Millones de personas, incluidos políticos y autoridades, se postran sin saberlo ante este nuevo ídolo pagano del siglo XXI que es la identidad
La dictadura de la identidad EP
La lucha contra el racismo en EEUU, desencadenada tras la muerte de un hombre negro a manos de la policía de Minneapolis, se ha saldado con una petición de pena para el presunto homicida de cuarenta años de prisión y una condena unánime a nivel mundial. Los disturbios generados por los autoproclamados antifascistas han causado al menos doce muertos, algunos de raza negra, miles de lesionados e incuantificables daños materiales. Pues no se lo van a creer, pero para millones de personas, entre los que se encuentran varios líderes mundiales, sólo es condenable el primero de los delitos. En cuanto al resto, mejor hacer como que no han existido.
Y es que hay muertos y muertos, dependiendo de cómo se les pueda exprimir políticamente. Es duro decirlo, pero la verdad no desaparece porque nos neguemos a mirarla a la cara. En España, el Gobierno y sus medios afines consiguieron sustraer de la realidad del confinamiento las muertes por coronavirus de casi 50.000 compatriotas. Nos sumergieron en una distopía en la que la rutina diaria consistía en un bombardeo mediático constante sobre las ventajas de permanecer encerrados entre cuatro paredes, sazonada con mítines del presidente y sus ministros. Muchos reaccionaron con un enorme grado de ofensa e indignación cuando un periódico mostró imágenes del interior de una morgue. La realidad crispaba y era generadora de odio y de desafección al Gobierno. Vamos ya para tres meses de pandemia declarada y se podría decir que las únicas imágenes que hemos visto de lo acontecido en los hospitales y en los cementerios provienen del extranjero.
Dar visibilidad a la muerte
Y es que el virus mata sin entender de identidades ni de grados de opresión. No hay manera de vender que el virus es un constructo social, al contrario de lo que sucede con el género o la raza, así que sus muertos no interesan. Por eso no han tenido reparo en seguir durante la pandemia con esa infame costumbre gubernamental de confirmar “presuntamente” asesinatos por violencia de género, aunque horas después se descartarse la autoría del hombre acusado. Tampoco en reproducir hasta la saciedad las imágenes de la muerte de George Floyd a manos de un policía al otro lado del océano. Y lo de nuestros 50.000 muertos es como si nunca hubiese sucedido. Dar visibilidad a la muerte, como parte de la estrategia de politización del dolor, va por barrios. Y lo mismo que un día algo ofende profundamente la sensibilidad de algunos, al día siguiente se convierte para los mismos en una necesaria herramienta de concienciación social.
Vamos dando pasos agigantados hacia una sociedad en la que la clave no es el qué, sino en nombre de qué.
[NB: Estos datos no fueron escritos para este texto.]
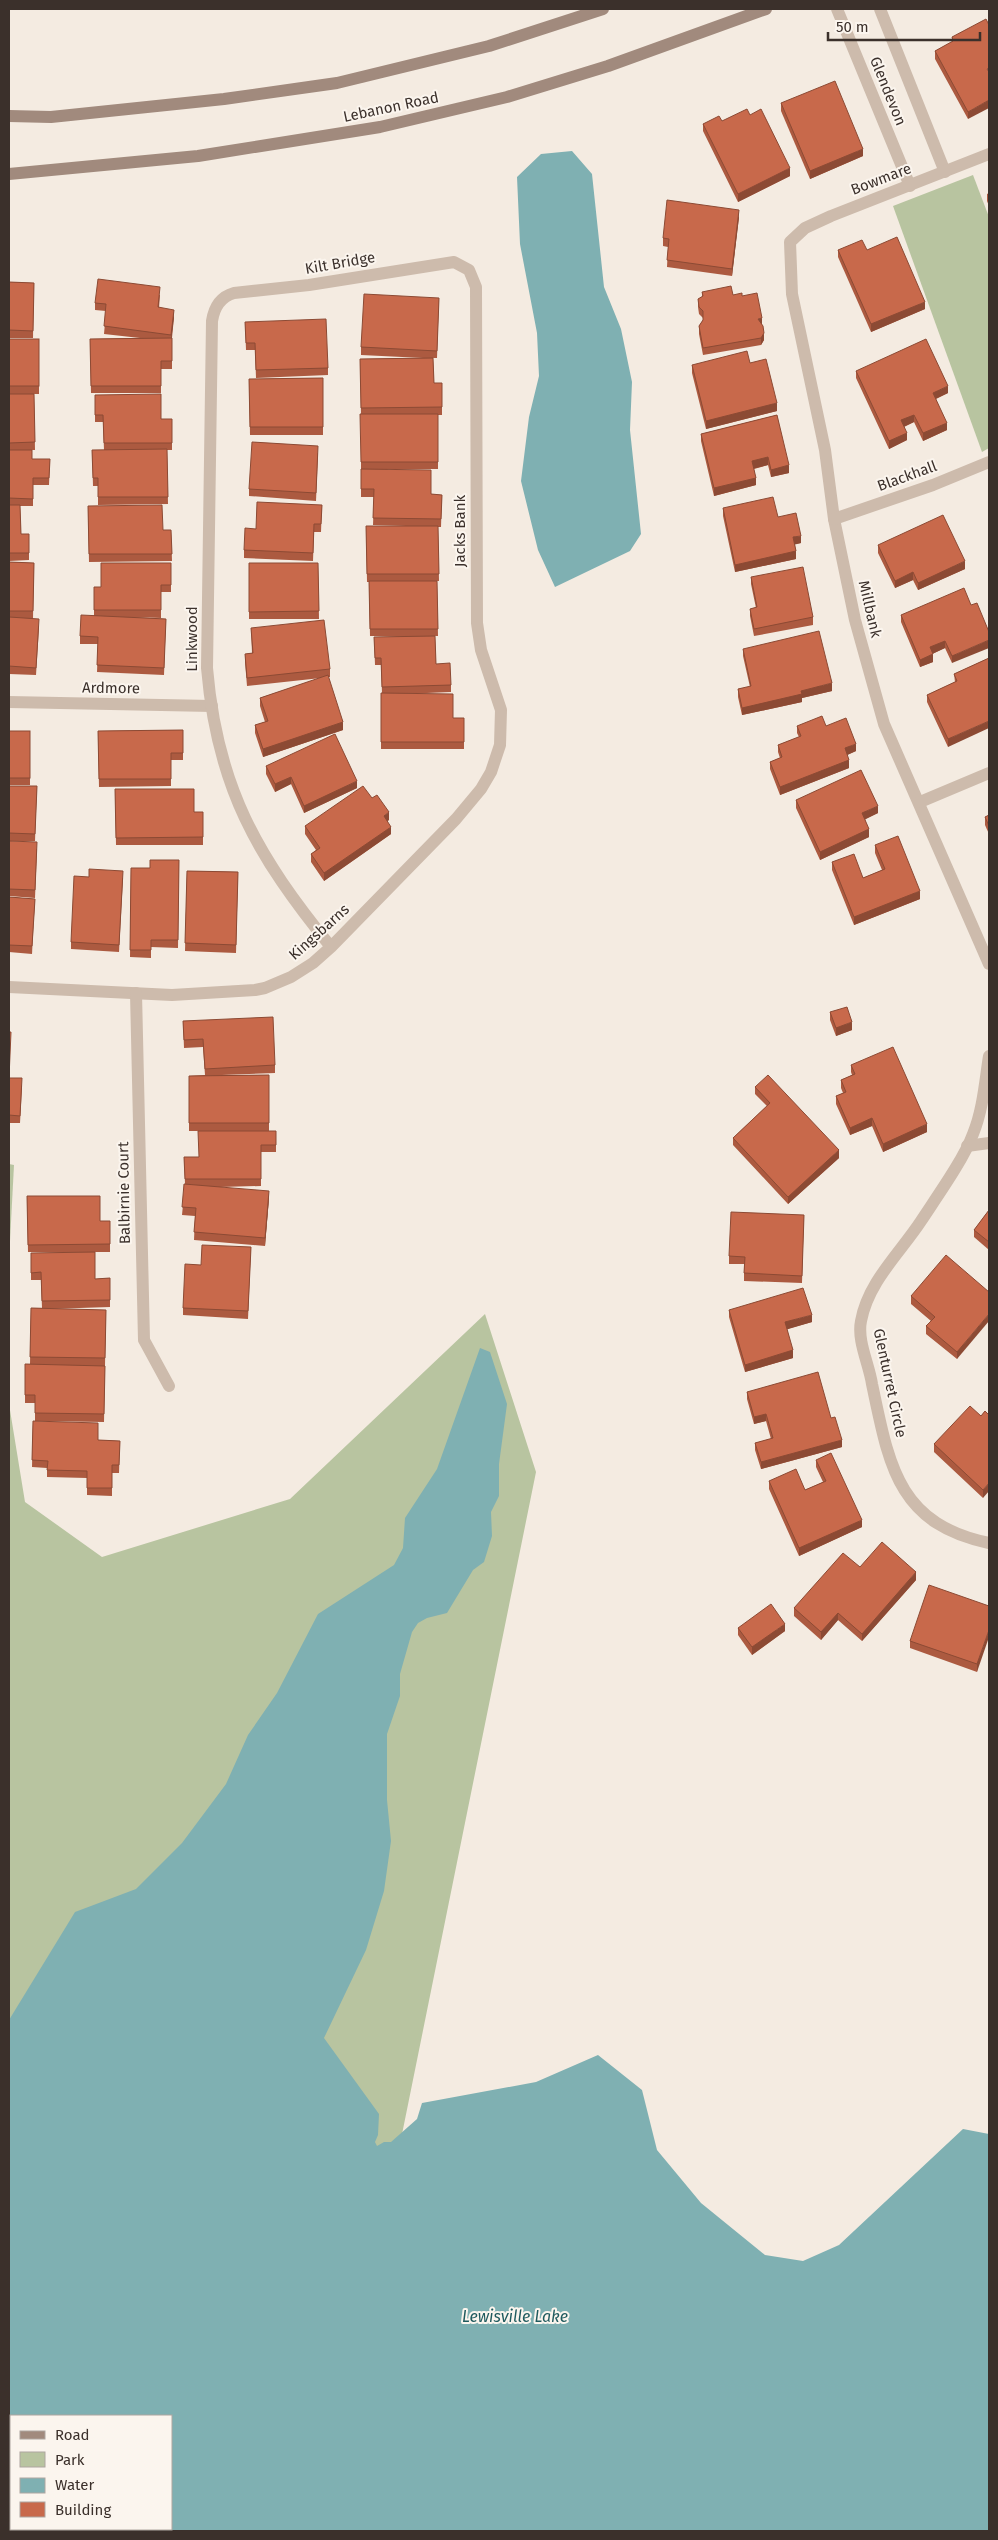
<svg xmlns="http://www.w3.org/2000/svg" width="998" height="2540" font-family="'Fira Sans',sans-serif">
<rect width="100%" height="100%" fill="#f4ebe1"/>
<g fill="#b8c4a0">
<path d="M973,175L989,217V448L982,452L893,206Z"/>
<path d="M9,1164L14,1165L9,1260Z"/>
<path d="M485,1314L536,1472L347,2406L171,2416H11V2529L9,2531V1404L25,1502L102,1557L290,1499Z"/>
</g>
<g fill="#7fb0b2" fill-rule="evenodd">
<path d="M572,151L592,174L604,287L621,329L632,382L630,430L641,534L630,551L555,587L538,550L521,481L529,417L539,376L537,333L520,244L517,177L541,154Z"/>
<path d="M480,1348L490,1352L507,1404L499,1464V1496L491,1512L492,1536L484,1562L473,1570L447,1613L427,1618L418,1623L412,1632L400,1674V1696L387,1734V1800L391,1841L384,1891L366,1950L324,2038L379,2114L378,2135L375,2142L377,2146L384,2142H391L417,2119L422,2103L536,2082L598,2055L642,2090L657,2150L701,2203L765,2255L803,2261L839,2245L963,2129L989,2134V2531H9V2020L75,1912L136,1889L182,1843L226,1784L248,1735L277,1693L318,1614L394,1565L403,1548L405,1518L437,1469ZM11,2416H171V2529H11Z"/>
</g>
<g fill="none" stroke-linecap="round" stroke-linejoin="round">
<g stroke="#cdbbac" stroke-width="12">
<path d="M837,9L910,186"/>
<path d="M880,9L945,172"/>
<path d="M989,154L831,216L805,228L790,242L792,294L825,450L834,519L855,620L884,724L989,964"/>
<path d="M834,519L933,485L989,462"/>
<path d="M9,702L212,706"/>
<path d="M920,802L989,773"/>
<path d="M9,987L172,995L255,990L265,988L291,977L313,963L331,947L456,819L481,789L491,772L500,745L501,710L481,650L477,623L476,287L469,270L454,262L309,285L234,293C220,297 214,308 212,321L207,668C217,787 257,856 331,947"/>
<path d="M136,993L144,1340L169,1386"/>
<path d="M989,1056C985,1081 983,1110 973,1134C964,1159 936,1198 921,1221C900,1253 868,1282 861,1321C857,1341 869,1364 872,1384C889,1464 897,1524 989,1543"/>
<path d="M967,1146L989,1143"/>
</g>
<g stroke="#a18a7d" stroke-width="12">
<path d="M9,116L51,117L224,99L337,83L489,46L603,9"/>
<path d="M9,174L198,156L380,127L507,97L608,66L766,9"/>
</g>
</g>
<g fill="#ac5a40">
<path d="M989,25L968,119L935,59V51L952,42V37Z"/>
<path d="M781,103L863,156L810,179L781,111Z"/>
<path d="M750,115L790,176L738,202L703,131V124L722,121Z"/>
<path d="M989,193V206L987,201V194Z"/>
<path d="M739,217L732,276L667,267L668,247L663,246V238Z"/>
<path d="M838,250H867L925,309L871,332L838,257Z"/>
<path d="M9,282L34,283L33,338H9Z"/>
<path d="M702,292L742,296L762,324L764,340L761,345L703,355L699,334V326L703,320V318L699,314L698,307V299L702,297Z"/>
<path d="M160,295L159,308L174,317L172,338V369H161V393H91L90,339L140,338L104,334L106,311L95,310V303Z"/>
<path d="M439,298L437,358H433L434,383H442V415H438V469H387L431,494L442,495L441,527H438L439,581H437L438,636H435L436,664L451,685V692L403,694L453,718L464,742V749H381V693H382L381,665H375L374,637L405,636H370L369,582H367L366,526H406L373,525L374,497H361V414L360,359L423,358L361,355V347Z"/>
<path d="M245,322L328,368V375L256,378L255,350H246Z"/>
<path d="M9,339H39V394H34L35,450H18L32,459H50L49,485H33V506H20L21,534H29V560L9,561Z"/>
<path d="M750,363L777,411L706,429L692,373V365Z"/>
<path d="M856,371L948,393L936,399L947,430L923,441L914,422L904,427L907,440L889,449L856,378Z"/>
<path d="M323,378V435H250L249,379Z"/>
<path d="M95,395L161,419H172V450H167L168,504L98,505V486H93L92,450H104L103,422H95Z"/>
<path d="M777,415L789,473L771,477L768,465L754,469L756,485L714,496L701,441V434Z"/>
<path d="M318,453L316,501L249,496V489Z"/>
<path d="M322,505L321,532H314L313,561L244,558V550L256,529Z"/>
<path d="M88,506L163,530H171L172,561L89,562Z"/>
<path d="M723,508L778,517L801,543L795,544L796,559L735,572L723,516Z"/>
<path d="M878,545L965,569L918,590L913,580L895,588L878,553Z"/>
<path d="M9,562L34,563L33,619L39,627L36,675L9,674Z"/>
<path d="M171,563V592H161V618L133,617L166,619L164,675L97,672L98,644H80V636L94,616V587H101Z"/>
<path d="M249,563H318L319,619H249Z"/>
<path d="M751,577L813,617V625L754,636L750,616V609L756,608L751,584Z"/>
<path d="M971,605L952,663L945,648L932,654L933,662L920,667L901,622V615Z"/>
<path d="M251,628L330,669V677H328L343,730L263,757L255,733V725L265,722L260,706V698L321,678L247,686L245,662V654L252,653Z"/>
<path d="M743,649L832,691L802,698V702L742,715L738,697V689L750,687L743,656Z"/>
<path d="M989,658L948,747L927,702V695L955,682L954,674Z"/>
<path d="M797,726H826L856,751L847,755L849,768L780,795L770,769V762L780,758L778,752V745L799,737L797,733Z"/>
<path d="M183,730V760H171V786L99,787L98,731Z"/>
<rect x="9" y="731" width="21" height="54"/>
<path d="M266,766L357,788L304,813L291,784L275,792L266,774Z"/>
<path d="M9,786H37L35,841H9Z"/>
<path d="M115,789L194,812H203V845H116Z"/>
<path d="M372,798L389,820L387,821L391,834L324,881L311,862V854L316,850L305,834V826Z"/>
<path d="M796,800L878,813L865,819L869,837L820,860L796,808Z"/>
<path d="M989,815V834L985,825V817Z"/>
<path d="M9,841L37,849L35,898L9,896Z"/>
<path d="M875,845L920,899L854,925L832,870V862L863,878L882,870L875,853Z"/>
<path d="M179,860L178,948L151,947V958L130,957L131,868H150Z"/>
<path d="M187,871L238,872L236,953L185,951Z"/>
<path d="M89,877L123,878L119,952L71,949V942Z"/>
<path d="M9,897L35,899L32,954L9,952Z"/>
<path d="M830,1012L852,1030L836,1036L830,1020Z"/>
<path d="M183,1021L275,1065V1073L222,1075H269V1131H189V1076L205,1075L203,1047L184,1048Z"/>
<path d="M9,1032L10,1078L22,1086L20,1123H9Z"/>
<path d="M851,1065L927,1132L883,1152L872,1126L850,1135L836,1104V1096L843,1093L841,1088V1080L852,1075L851,1072Z"/>
<path d="M755,1087L839,1158L788,1204L733,1145V1138L767,1106L755,1094Z"/>
<path d="M276,1131V1152H261V1186L220,1187L269,1198L265,1246L194,1240L195,1216L182,1215L185,1184L184,1157H199Z"/>
<path d="M27,1196L100,1221H110V1252H95V1279L110,1278V1307L49,1309L106,1310L104,1422L35,1421V1403H25V1364H30L31,1308H42L41,1280H31V1253L88,1252H28Z"/>
<path d="M989,1210V1250L974,1237V1230Z"/>
<path d="M804,1215L802,1283L744,1281V1264H729V1256Z"/>
<path d="M251,1247L248,1319L183,1315V1308L201,1265Z"/>
<path d="M989,1292L957,1359L926,1334V1326L931,1321L911,1304V1296Z"/>
<path d="M729,1310L812,1322L787,1329L793,1358L745,1372L729,1317Z"/>
<path d="M747,1392L831,1418L842,1447L761,1469L755,1450V1443L771,1439L766,1421L754,1424L747,1399Z"/>
<path d="M985,1411L983,1498L934,1452V1444L981,1416Z"/>
<path d="M33,1421L98,1440L120,1441L119,1473H112V1496L87,1495V1478L47,1477V1468L32,1467Z"/>
<path d="M816,1460L862,1527L799,1556L769,1489V1481L805,1490L823,1482L816,1467Z"/>
<path d="M860,1567L916,1580L862,1641L838,1620L821,1640L794,1616V1608Z"/>
<path d="M989,1606L977,1672L910,1648V1641Z"/>
<path d="M738,1628L785,1631L752,1655L738,1635Z"/>
</g>
<g fill="#8c4a34">
<path d="M989,100V108L968,119V112Z"/>
<path d="M863,149V156L810,179V171Z"/>
<path d="M790,168V176L738,202V194Z"/>
<path d="M739,210V217L732,276V269Z"/>
<path d="M925,302V309L871,332V324Z"/>
<path d="M174,310V317L171,342V335Z"/>
<path d="M762,318V326L758,319Z"/>
<path d="M764,333V340L761,345V338Z"/>
<path d="M948,386V393L933,400V393Z"/>
<path d="M777,403V411L706,429V421Z"/>
<path d="M914,415V422L901,428V420Z"/>
<path d="M947,423V430L923,441V433Z"/>
<path d="M907,433V440L889,449V441Z"/>
<path d="M768,457V465L752,469V461Z"/>
<path d="M789,465V473L771,477V470Z"/>
<path d="M756,478V485L714,496V488Z"/>
<path d="M801,536V543L793,545V537Z"/>
<path d="M796,551V559L735,572V565Z"/>
<path d="M965,561V569L918,590V583Z"/>
<path d="M913,572V580L895,588V581Z"/>
<path d="M989,640V648L952,663V656Z"/>
<path d="M945,641V648L930,655V647Z"/>
<path d="M933,654V662L920,667V660Z"/>
<path d="M832,683V691L802,698V702L742,715V708L801,691Z"/>
<path d="M989,721V728L948,747V739Z"/>
<path d="M343,722V730L263,757V749Z"/>
<path d="M856,744V751L845,756V748Z"/>
<path d="M849,760V768L780,795V787Z"/>
<path d="M291,777V784L275,792V784Z"/>
<path d="M357,781V788L304,813V806Z"/>
<path d="M878,806V813L862,821V813Z"/>
<path d="M389,812V820L384,823V816Z"/>
<path d="M391,827V834L324,881V873Z"/>
<path d="M869,829V837L820,860V852Z"/>
<path d="M920,891V899L854,925V917Z"/>
<path d="M852,1022V1030L836,1036V1028Z"/>
<path d="M872,1118V1126L850,1135V1128Z"/>
<path d="M927,1124V1132L883,1152V1144Z"/>
<path d="M839,1150V1158L788,1204V1197Z"/>
<path d="M269,1191V1198L265,1246V1238Z"/>
<path d="M989,1314V1321L957,1359V1352Z"/>
<path d="M812,1315V1322L785,1330V1322Z"/>
<path d="M793,1350V1358L745,1372V1365Z"/>
<path d="M766,1414V1421L754,1424V1417Z"/>
<path d="M842,1440V1447L761,1469V1462Z"/>
<path d="M989,1483V1491L983,1498V1490Z"/>
<path d="M862,1520V1527L799,1556V1548Z"/>
<path d="M916,1572V1580L862,1641V1634Z"/>
<path d="M838,1613V1620L821,1640V1632Z"/>
<path d="M785,1624V1631L752,1655V1647Z"/>
<path d="M989,1630V1637L977,1672V1664Z"/>
</g>
<g fill="#c8694b" stroke="#8c4a34">
<path d="M986,19L989,25V68L987,69L989,72V100L968,112L935,51L953,41L952,37Z"/>
<path d="M835,81L863,149L810,171L781,103Z"/>
<path d="M747,109L750,115L761,109L790,168L738,194L703,124L719,116L722,121Z"/>
<path d="M667,200L739,210L732,269L667,260L669,239L663,238Z"/>
<path d="M897,237L925,302L871,324L838,250L862,240L867,250Z"/>
<path d="M98,279L160,287L158,307L174,310L171,335L104,326L106,304L95,303Z"/>
<path d="M9,282L34,283L33,331L9,330Z"/>
<path d="M731,286L733,295L742,293V296L757,293L762,318L758,319L763,326L764,333L761,338L703,348L699,326L703,320V311L699,307L698,299L703,296L702,292Z"/>
<path d="M364,294L439,298L437,351L361,347Z"/>
<path d="M326,319L328,368L256,370L255,343H246L245,322Z"/>
<path d="M172,338V361H161V386H91L90,339Z"/>
<rect x="9" y="339" width="30" height="47"/>
<path d="M926,339L948,386L933,393L947,423L923,433L914,415L901,420L907,433L889,441L856,371Z"/>
<path d="M747,351L750,363L766,359L777,403L706,421L692,365Z"/>
<path d="M433,358L434,383H442V407L361,408L360,359Z"/>
<path d="M323,378V427H250L249,379Z"/>
<path d="M9,394H34L35,442L9,443Z"/>
<path d="M161,394V419H172V443H104L103,415H95V395Z"/>
<path d="M360,414H438V462H361Z"/>
<path d="M777,415L789,465L771,470L768,457L752,461L756,478L714,488L701,434Z"/>
<path d="M252,442L318,446L316,493L249,489Z"/>
<path d="M167,449L168,497H98V478H93L92,450Z"/>
<path d="M9,450H32V459H50L49,478H33V499L9,498Z"/>
<path d="M361,469L431,470V494L442,495L441,519L373,518L374,489H361Z"/>
<path d="M773,497L778,517L796,513L801,536L793,537L796,551L735,565L723,508Z"/>
<path d="M257,502L322,505L321,524H314L313,553L244,550L245,528L256,529Z"/>
<path d="M9,505H20L21,534H29V553H9Z"/>
<path d="M162,505L163,530H171L172,554H89L88,506Z"/>
<path d="M943,515L965,561L918,583L913,572L895,581L878,545Z"/>
<path d="M366,526H438L439,574H367Z"/>
<path d="M9,562L34,563L33,611H9Z"/>
<path d="M101,563H171V585H161V610H94V587H101Z"/>
<path d="M249,563H318L319,611L249,612Z"/>
<path d="M803,567L813,617L754,629L750,609L757,607L751,577Z"/>
<path d="M369,581H437L438,629H370Z"/>
<path d="M964,588L971,605L977,603L989,632V640L952,656L945,641L930,647L933,654L920,660L901,615Z"/>
<path d="M81,615L166,619L164,668L97,665L98,637L80,636Z"/>
<path d="M9,617L39,619L36,668L9,666Z"/>
<path d="M324,620L330,669L247,678L245,654L253,653L251,628Z"/>
<path d="M819,631L832,683L801,691L802,694L742,708L738,689L751,686L743,649Z"/>
<path d="M435,636L436,664L450,663L451,685L382,687L381,658H375L374,637Z"/>
<path d="M989,658V721L948,739L927,695L957,681L954,674Z"/>
<path d="M328,675L343,722L263,749L255,725L268,721L260,698Z"/>
<path d="M381,693L453,694V718H464V742H381Z"/>
<path d="M822,716L826,726L846,718L856,744L845,748L849,760L780,787L770,762L782,757L778,745L801,736L797,726Z"/>
<path d="M183,730V753H171V779H99L98,731Z"/>
<rect x="9" y="731" width="21" height="47"/>
<path d="M335,734L357,781L304,806L291,777L275,784L266,766Z"/>
<path d="M861,770L878,806L862,813L869,829L820,852L796,800Z"/>
<path d="M9,786H37L35,834L9,833Z"/>
<path d="M363,786L372,798L377,795L389,812L384,816L391,827L324,873L311,854L320,848L305,826Z"/>
<path d="M115,789H194V812H203V837L116,838Z"/>
<path d="M989,815V826L985,817Z"/>
<path d="M898,836L920,891L854,917L832,862L854,854L863,878L885,869L875,845Z"/>
<path d="M9,841L37,842L35,890L9,889Z"/>
<path d="M150,860H179L178,940H151V950H130L131,868H150Z"/>
<path d="M89,869L123,871L119,945L71,942L74,876L89,877Z"/>
<path d="M187,871L238,872L236,945L185,943Z"/>
<path d="M9,897L35,899L32,946L9,945Z"/>
<path d="M847,1007L852,1022L836,1028L830,1012Z"/>
<path d="M273,1017L275,1065L205,1069L203,1039L184,1040L183,1021Z"/>
<path d="M9,1032H11L9,1078H22L20,1116L9,1115Z"/>
<path d="M893,1047L927,1124L883,1144L872,1118L850,1128L836,1096L846,1092L841,1080L855,1074L851,1065Z"/>
<path d="M269,1075V1123H189V1076Z"/>
<path d="M768,1075L839,1150L788,1197L733,1138L770,1103L755,1087Z"/>
<path d="M198,1131H276V1145H261V1179H185L184,1157H199Z"/>
<path d="M184,1184L269,1191L265,1238L194,1232L196,1208L182,1207Z"/>
<path d="M27,1196H100V1221H110V1244L28,1245Z"/>
<path d="M989,1210V1242L974,1230Z"/>
<path d="M731,1212L804,1215L802,1276L744,1273L745,1257L729,1256Z"/>
<path d="M202,1245L251,1247L248,1311L183,1308L185,1264L201,1265Z"/>
<path d="M95,1252V1279L110,1278V1300L42,1301L41,1272L31,1273V1253Z"/>
<path d="M946,1255L989,1292V1314L957,1352L926,1326L935,1317L911,1296Z"/>
<path d="M803,1288L812,1315L785,1322L793,1350L745,1365L729,1310Z"/>
<path d="M31,1308L106,1310L105,1358L30,1357Z"/>
<path d="M25,1364L105,1366L104,1414L35,1413V1395H25Z"/>
<path d="M818,1372L831,1418L835,1417L842,1440L761,1462L755,1443L773,1438L766,1414L754,1417L747,1392Z"/>
<path d="M970,1406L981,1416L985,1411L989,1415V1483L983,1490L934,1444Z"/>
<path d="M33,1421L98,1423V1440L120,1441L119,1465H112V1488H87V1471L47,1470L48,1461L32,1460Z"/>
<path d="M831,1453L862,1520L799,1548L769,1481L796,1469L805,1490L826,1481L816,1460Z"/>
<path d="M882,1542L916,1572L862,1634L838,1613L821,1632L794,1608L843,1553L860,1567Z"/>
<path d="M929,1585L989,1606V1630L977,1664L910,1641Z"/>
<path d="M771,1604L785,1624L752,1647L738,1628Z"/>
</g>
<g text-anchor="middle" stroke-width="4" stroke-linejoin="round" paint-order="stroke">
<g font-size="15" fill="#3b302b" stroke="#fbf5ee">
<text transform="translate(888 91) rotate(68)" y="5">Glendevon</text>
<text transform="translate(391 107) rotate(-12)" y="5">Lebanon Road</text>
<text transform="translate(881 179) rotate(-21)" y="5">Bowmare</text>
<text transform="translate(340 263) rotate(-10)" y="5">Kilt Bridge</text>
<text transform="translate(907 476) rotate(-20)" y="5">Blackhall</text>
<text transform="translate(460 531) rotate(-90)" y="5">Jacks Bank</text>
<text transform="translate(870 609) rotate(77)" y="5">Millbank</text>
<text transform="translate(192 639) rotate(-90)" y="5">Linkwood</text>
<text transform="translate(111 688) rotate(1)" y="5">Ardmore</text>
<text transform="translate(319 932) rotate(-42)" y="5">Kingsbarns</text>
<text transform="translate(124 1193) rotate(-91)" y="5">Balbirnie Court</text>
<text transform="translate(890 1383) rotate(78)" y="5">Glenturret Circle</text>
</g>
<g font-size="16" font-style="italic" fill="#1f5a5e" stroke="#fbf5ee">
<text x="515" y="2322">Lewisville Lake</text>
</g>
</g>
<rect width="998" height="2540" fill="none" stroke="#3b302b" stroke-width="20"/>
<rect x="10" y="2415" width="162" height="115" fill="#fbf5ee" stroke="#aea6a0"/>
<rect x="20" y="2431" width="25" height="8" fill="#a18a7d" stroke="#aea6a0"/>
<text x="55" y="2440" font-size="15" fill="#3b302b">Road</text>
<rect x="20" y="2452" width="25" height="15" fill="#b8c4a0" stroke="#aea6a0"/>
<text x="55" y="2465" font-size="15" fill="#3b302b">Park</text>
<rect x="20" y="2478" width="25" height="15" fill="#7fb0b2" stroke="#aea6a0"/>
<text x="55" y="2490" font-size="15" fill="#3b302b">Water</text>
<rect x="20" y="2502" width="25" height="15" fill="#c8694b" stroke="#aea6a0"/>
<text x="55" y="2515" font-size="15" fill="#3b302b">Building</text>
<path d="M828 32v8h152v-8" fill="none" stroke="#3b302b" stroke-width="2.5"/>
<text x="836" y="32" font-size="15" fill="#3b302b" stroke="#fbf5ee" stroke-width="4" paint-order="stroke">50 m</text>
</svg>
Hay causas e ideologías a cuyos actos se les atribuye un plus de bondad intrínseca que los justifica, por muy abominables y repugnantes que éstos sean. Otros, sin embargo, son execrables sin más. No es lo mismo que un policía cause la muerte por asfixia a un hombre negro, que el que una turba asesine de un disparo a un policía negro en respuesta a este suceso. No es lo mismo que un varón golpee a su pareja que el que su pareja lo golpee a él. No son lo mismo los escraches a un político de derechas que los escraches a políticos de izquierdas. No son lo mismo los ejecutados por el terrorismo etarra que los chavales de Alsasua. Tampoco son lo mismo las muertas por contagiarse en uno de los tantos eventos que no se prohibieron para que se celebrasen las manifestaciones del 8-M, que las fallecidas por violencia de género. Finalmente, no es lo mismo el fascismo que el comunismo, porque los millones de muertos que causó el segundo no son achacables a la ideología, sino a su defectuosa forma de ejecución. Y así podríamos pasarnos horas y horas.
Lo cierto es que Occidente ha encontrado un nuevo tótem en torno al que volver a inmolarse: las identidades colectivas oprimidas. En el periodo de paz más largo de la de nuestra historia reciente, cualquier hecho social en el que aparezca involucrado un sujeto digno de ser englobado en la categoría de víctima oprimida o victimario opresor se convierte en un catalizador. En torno a él se crea una emergencia social a la que se confieren unas dimensiones que distan mucho de las del problema real, que ignoran su complejidad y cuya instrumentalización política apenas aporta nada a su solución. Llámese Black Lives Matter, llámase Me too o como se quiera: el caso es que el racista eres tú, el asesino eres tú y el violador eres tú y no el señor o señora que cometió el acto o hecho concreto.
Millones de personas, incluidos políticos y autoridades se postran, sin saberlo, ante este nuevo ídolo pagano del siglo XXI que es la identidad. Asumen como señal de respeto lo que no es más que un símbolo de humillación, que es el paso previo a la sumisión.